Korupsi pada sektor pendidikan, termasuk perguruan tinggi negeri (PTN), hingga kini masih merupakan persoalan serius yang mengancam integritas dunia pendidikan kita. Betapa tidak, sejumlah PTN sebagai institusi yang seharusnya menanamkan nilai-nilai kejujuran, keadilan, dan antikorupsi, justru telah menjadi tempat praktik-praktik lancung tersebut. Menurut Direktur Jejaring Pendidikan Komisi Pemberantasan Korupsi (KPK), Dian Novianthy, terdapat tiga area utama yang sangat rentan terhadap korupsi di PTN: publikasi, penelitian, dan pengabdian pendidikan; pengadaan barang dan jasa; serta pengelolaan keuangan.
Berdasarkan program Penguatan Integritas Ekosistem Perguruan Tinggi Negeri (PIEPTN) 2024, diketahui sebanyak 137 PTN terlibat dalam asesmen mandiri yang dilakukan oleh KPK. Hasilnya menunjukkan data ihwal tingginya risiko korupsi di lingkungan kampus. Data Indonesia Corruption Watch (ICW) 2023 mencatat 30 kasus korupsi sektor pendidikan yang ditindak penegak hukum. Laporan ICW 2021 juga menempatkan sektor pendidikan kita sebagai sektor kelima paling rawan korupsi. Fenomena ini tentunya mencerminkan tantangan besar dalam menjaga integritas PTN sebagai pusat pembelajaran dan pengembangan moralitas bangsa.

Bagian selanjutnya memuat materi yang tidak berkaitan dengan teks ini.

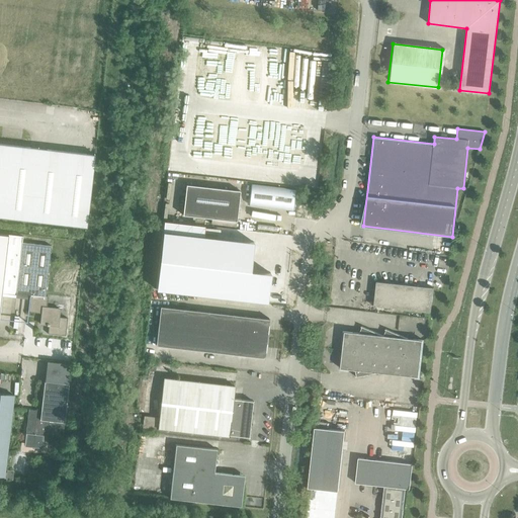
[(0,218),(86,229),(95,156),(0,144),(0,218)]
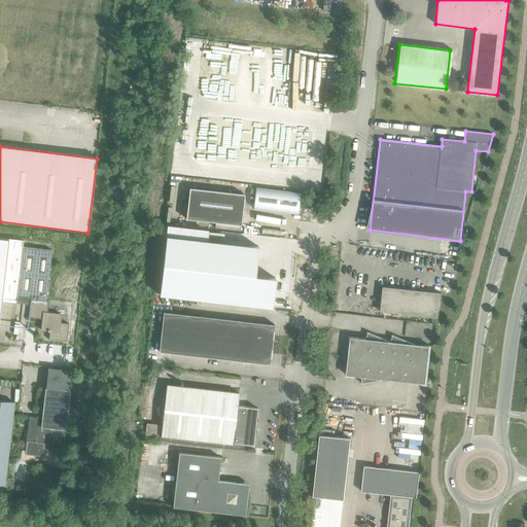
[(256,187),(253,208),(300,213),(303,192),(256,187)]
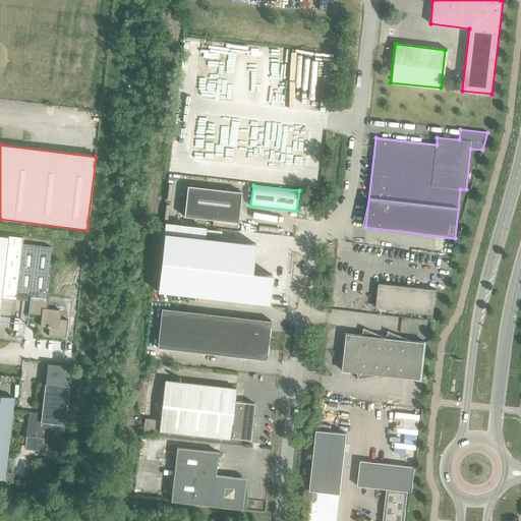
[(187,186),(183,217),(237,223),(241,192),(187,186)]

Modus dan Pelaku Korupsi di PTN
Korupsi di PTN melibatkan berbagai pelaku, mulai dari pimpinan hingga pihak eksternal. Beberapa modus yang sering terjadi  antara lain manipulasi seleksi mahasiswa baru "Jalur Mandiri". Seperti sudah banyak dipublikasikan, berapa rektor dan pejabat kampus  PTN telah memanfaatkan penerimaan mahasiswa baru, khususnya jalur mandiri, untuk mendapatkan suap. Salah satu kasus paling mencolok adalah penangkapan Prof. Dr. Karomani, mantan Rektor Universitas Lampung (Unila), yang menerima suap dalam penerimaan mahasiswa baru. Kasus ini juga melibatkan Wakil Rektor I dan Ketua Senat Unila.

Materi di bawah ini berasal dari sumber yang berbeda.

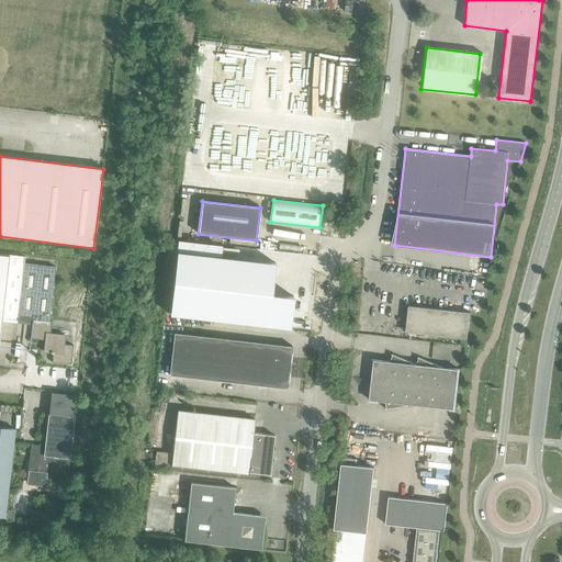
[(169,314),(290,328),(293,296),(271,294),(276,262),(221,256),(176,251),(169,314)]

Modus korupsi selanjutnya pada Pengadaan Barang dan Jasa. Sektor ini kerap menjadi celah untuk mark-up anggaran dan kolusi dengan penyedia jasa. Modus ini melibatkan kolaborasi antara pejabat kampus dan pihak ketiga. Modus berikutnya  manipulasi Penelitian dan Publikasi. Ditengarai beberapa staf akademik atau dosen  melakukan penipuan data penelitian atau mempublikasikan karya palsu untuk mendapatkan dana penelitian. Kemudian modus lainnya yakni pengelolaan Dana Universitas. Kasus yang dilakukan oleh mantan Rektor Universitas Jember, Prof. Abdul Haris, menunjukkan bagaimana dana universitas disalahgunakan. Dana yang seharusnya digunakan untuk kepentingan akademik dikelola tanpa transparansi.
Semua perguruan tinggi atau universitas, terlebih-lebih PTN, seharusnya menjadi mitra strategis KPK dalam menjalankan tugas pemberantasan korupsi. Kampus memiliki potensi besar sebagai pusat kajian, tempat rekaman persidangan, hingga penyelenggara kuliah umum antikorupsi. Namun dalam realitasnya, kasus-kasus korupsi yang melibatkan pejabat kampus justru menunjukkan bahwa PTN sering gagal menjalankan perannya. Fenomena ini sangat ironis karena dampak buruk maraknya korupsi di PTN misalnya, tidak hanya mencederai dunia pendidikan, tetapi juga menurunkan kepercayaan masyarakat terhadap institusi pendidikan tinggi di negeri ini.
Untuk mengatasi masalah ini, diperlukan political will dari pimpinan universitas dan seluruh sivitas akademika untuk membangun kembali budaya integritas, transparansi, dan akuntabilitas, sehingga PTN di negeri ini dapat menjalankan fungsinya secara optimal.
Penguatan  Peran dan Fungsi MWA
Korupsi di PTN tidak dapat diselesaikan hanya dengan menangkap pelaku individu. Dibutuhkan reformasi struktural untuk mencegah korupsi secara sistemik. Salah satu langkah penting adalah penguatan Majelis Wali Amanat (MWA) sebagai badan tertinggi di lingkup universitas.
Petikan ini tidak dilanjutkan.